The digital operators used by telephone companies can decipher an impressive variety of regional dialects and accents, but their vocabularies are limited to just a handful of words and numbers. We wanted to provide our user with the largest possible vocabulary and thereby the maximum capability and flexibility. As a result, our project had to be extensively trained by the intended user.
The training started with the user reading specific words into a microphone so that the system could capture voice prints of how he pronounced them. The initial training only made the system marginally useful - it still got nearly as many words wrong as right. But it learns from its mistakes, and improves its accuracy over time.
The system tries to define a set of arbitrarily unique artifacts in the digitized sound patterns associated with each known word. The more times it hears a word, the more refined its identifiers for that word will become. While training allows the system to adapt to unique ways of speaking, it then requires the user to be consistent in those unique speech patterns. The more consistent the user can be in speaking, the more accurate the system will be at guessing what he said.
Once the system can accurately understand the user's commands, it can interact with the computer's conventional graphic interface as his proxy. Moving the mouse across the screen and clicking on a button with voice commands is less convenient than manipulating the mouse directly with functioning arms and fingers. But inconvenient is still a substantial improve-ment/advantage over unable. Improving productivity only becomes a concern after productivity becomes a possibility.

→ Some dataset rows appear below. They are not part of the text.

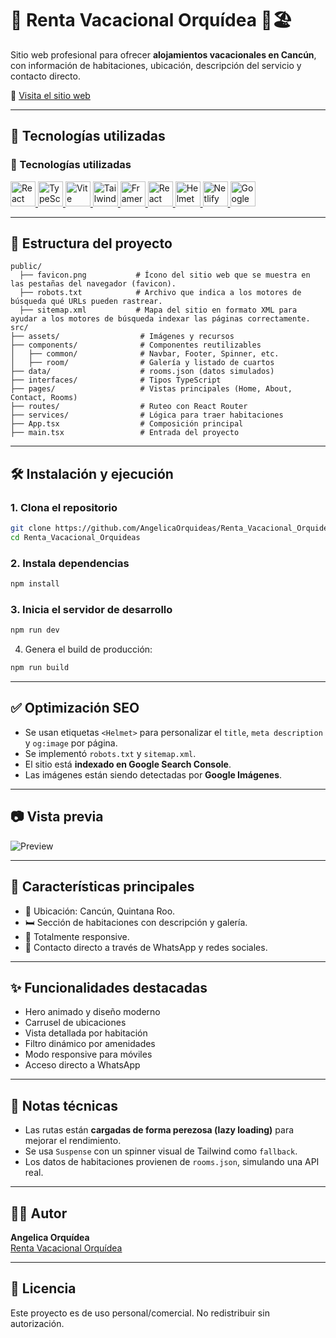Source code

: # 🌺 Renta Vacacional Orquídea 🌴🏖️

Sitio web profesional para ofrecer **alojamientos vacacionales en Cancún**, con información de habitaciones, ubicación, descripción del servicio y contacto directo.

🔗 [Visita el sitio web](https://rentavacacionalorquideas.com.mx)

---

## 🚀 Tecnologías utilizadas

### 🧰 Tecnologías utilizadas

<p align="left">
  <a href="https://reactjs.org/" target="_blank">
    <img src="https://cdn.jsdelivr.net/gh/devicons/devicon/icons/react/react-original.svg" alt="React" width="40" height="40"/>
  </a>
  <a href="https://www.typescriptlang.org/" target="_blank">
    <img src="https://cdn.jsdelivr.net/gh/devicons/devicon/icons/typescript/typescript-original.svg" alt="TypeScript" width="40" height="40"/>
  </a>
  <a href="https://vitejs.dev/" target="_blank">
    <img src="https://vitejs.dev/logo.svg" alt="Vite" width="40" height="40"/>
  </a>
  <a href="https://tailwindcss.com/" target="_blank">
    <img src="https://cdn.jsdelivr.net/gh/devicons/devicon/icons/tailwindcss/tailwindcss-plain.svg" alt="Tailwind CSS" width="40" height="40"/>
  </a>
  <a href="https://www.framer.com/motion/" target="_blank">
    <img src="https://raw.githubusercontent.com/framer/logos/main/mark/framer-icon.svg" alt="Framer Motion" width="40" height="40"/>
  </a>
  <a href="https://reactrouter.com/" target="_blank">
    <img src="https://reactrouter.com/favicon-light.png" alt="React Router DOM" width="40" height="40"/>
  </a>
  <a href="https://github.com/staylor/react-helmet-async" target="_blank">
    <img src="https://raw.githubusercontent.com/staylor/react-helmet-async/main/logo.png" alt="Helmet Async" width="40" height="40"/>
  </a>
  <a href="https://www.netlify.com/" target="_blank">
    <img src="https://www.netlify.com/v3/img/components/logomark.png" alt="Netlify" width="40" height="40"/>
  </a>
  <a href="https://search.google.com/search-console" target="_blank">
    <img src="https://www.gstatic.com/images/branding/product/1x/search_console_48dp.png" alt="Google Search Console" width="40" height="40"/>
  </a>
</p>



---

## 📁 Estructura del proyecto

```
public/
  ├── favicon.png           # Ícono del sitio web que se muestra en las pestañas del navegador (favicon).
  ├── robots.txt            # Archivo que indica a los motores de búsqueda qué URLs pueden rastrear.
  ├── sitemap.xml           # Mapa del sitio en formato XML para ayudar a los motores de búsqueda indexar las páginas correctamente.
src/
├── assets/                  # Imágenes y recursos
├── components/              # Componentes reutilizables
│   ├── common/              # Navbar, Footer, Spinner, etc.
│   ├── room/                # Galería y listado de cuartos
├── data/                    # rooms.json (datos simulados)
├── interfaces/              # Tipos TypeScript
├── pages/                   # Vistas principales (Home, About, Contact, Rooms)
├── routes/                  # Ruteo con React Router
├── services/                # Lógica para traer habitaciones
├── App.tsx                  # Composición principal
├── main.tsx                 # Entrada del proyecto
```

---

## 🛠️ Instalación y ejecución

### 1. Clona el repositorio

```bash
git clone https://github.com/AngelicaOrquideas/Renta_Vacacional_Orquideas.git
cd Renta_Vacacional_Orquideas
```

### 2. Instala dependencias

```bash
npm install
```

### 3. Inicia el servidor de desarrollo

```bash
npm run dev
```

4. Genera el build de producción:

```bash
npm run build
```

---

## ✅ Optimización SEO

- Se usan etiquetas `<Helmet>` para personalizar el `title`, `meta description` y `og:image` por página.
- Se implementó `robots.txt` y `sitemap.xml`.
- El sitio está **indexado en Google Search Console**.
- Las imágenes están siendo detectadas por **Google Imágenes**.

---

## 📷 Vista previa

![Preview](https://rentavacacionalorquideas.com.mx/preview.jpg) <!-- Puedes agregar una imagen personalizada -->

---

## 📌 Características principales

- 📍 Ubicación: Cancún, Quintana Roo.
- 🛏️ Sección de habitaciones con descripción y galería.
- 📱 Totalmente responsive.
- 📧 Contacto directo a través de WhatsApp y redes sociales.

---

## ✨ Funcionalidades destacadas

- Hero animado y diseño moderno
- Carrusel de ubicaciones
- Vista detallada por habitación
- Filtro dinámico por amenidades
- Modo responsive para móviles
- Acceso directo a WhatsApp

---

## 📌 Notas técnicas

- Las rutas están **cargadas de forma perezosa (lazy loading)** para mejorar el rendimiento.
- Se usa `Suspense` con un spinner visual de Tailwind como `fallback`.
- Los datos de habitaciones provienen de `rooms.json`, simulando una API real.

---

## 👩‍💻 Autor

**Angelica Orquídea**  
[Renta Vacacional Orquídea](https://rentavacacionalorquideas.com.mx)

---

## 📄 Licencia

Este proyecto es de uso personal/comercial. No redistribuir sin autorización.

A voice controlled computer can become a substantial "force multiplier" - especially when connected to the Internet. Once it has the user's data, a word processor or accounting program doesn't care whether that data was entered at blazing speed by a professional touch-typist, or laboriously dictated by a user who has lost the use of his fingers. Email and web browsers allow a broken bed-ridden body to project a virtual presence that is indistinguishable from the legions of other slow typists that inhabit the globally connected community.
Much of the difficulty in the current approach is the necessity of adapting to the existing - two eyes and two hands - user interface, rather than starting from scratch with a user interface designed for the purpose. The market for voice operated computers is still too small to support the development of systems designed from the ground up to be voice operated. But as medical advances make it possible to preserve the spark of life in ever more severely injured patients, developing technologies that can respond to ever more limited means of communication will become an ever greater humanitarian challenge.